--- EXERCISE INPUT Enclosed Below ---

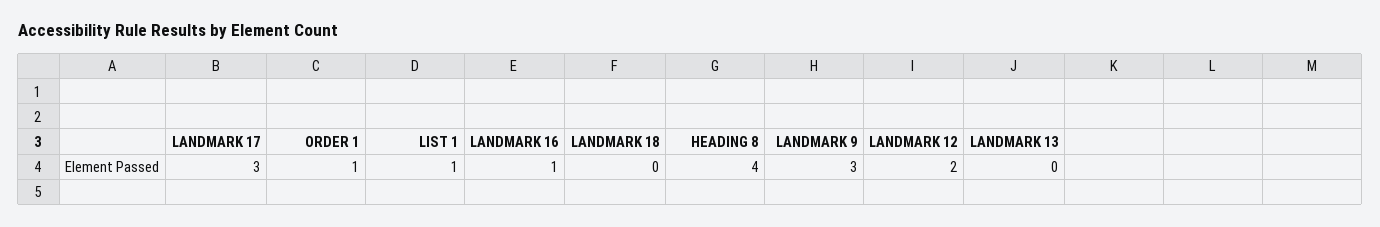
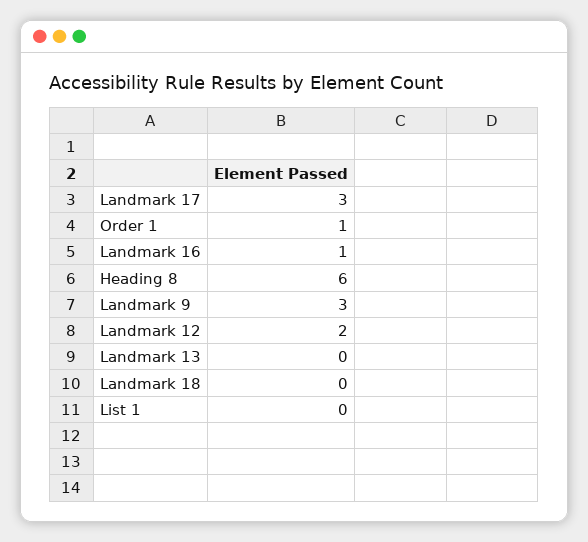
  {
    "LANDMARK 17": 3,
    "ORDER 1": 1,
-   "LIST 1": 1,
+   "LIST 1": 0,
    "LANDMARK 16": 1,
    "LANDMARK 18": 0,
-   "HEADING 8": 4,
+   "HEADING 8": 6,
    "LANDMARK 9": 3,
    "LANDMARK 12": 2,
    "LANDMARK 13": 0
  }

--- End of Enclosed EXERCISE INPUT ---
--- EXERCISE INPUT Enclosed Below ---

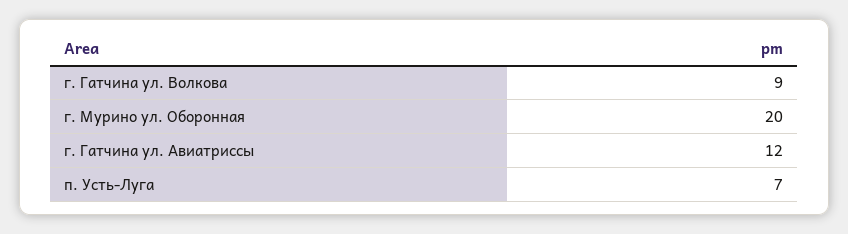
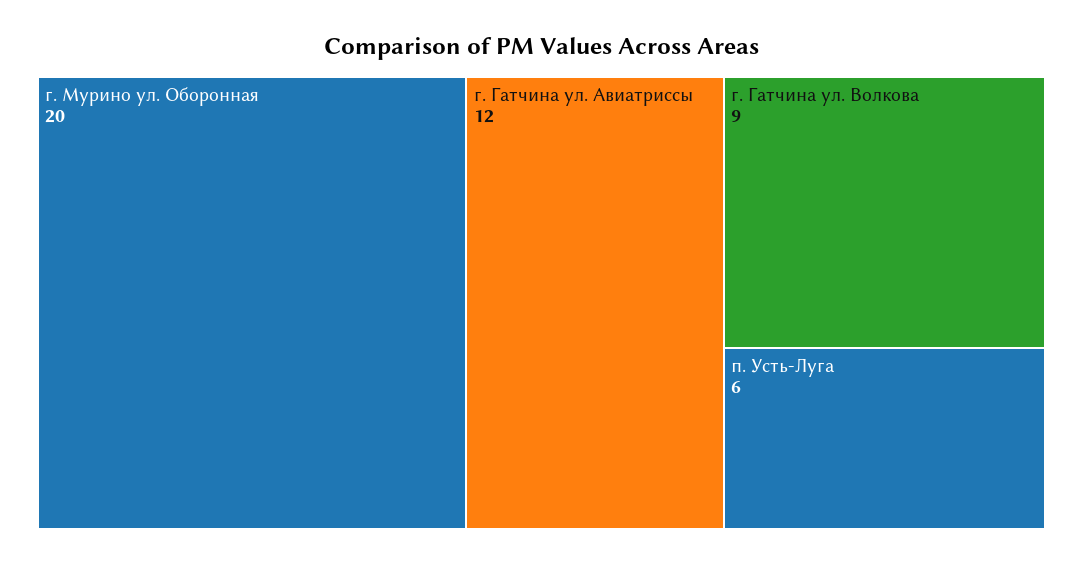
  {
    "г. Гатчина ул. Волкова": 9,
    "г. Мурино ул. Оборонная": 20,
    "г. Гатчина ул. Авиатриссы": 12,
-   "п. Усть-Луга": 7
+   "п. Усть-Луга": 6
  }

--- End of Enclosed EXERCISE INPUT ---

▶ [PROBLEM REQUIREMENTS]: Scan the entries above for the string "LANDMARK" and copy each line that contains it.

▶ [SOLUTION TO THE PROBLEM]:
    "LANDMARK 17": 3,
    "LANDMARK 16": 1,
    "LANDMARK 18": 0,
    "LANDMARK 9": 3,
    "LANDMARK 12": 2,
    "LANDMARK 13": 0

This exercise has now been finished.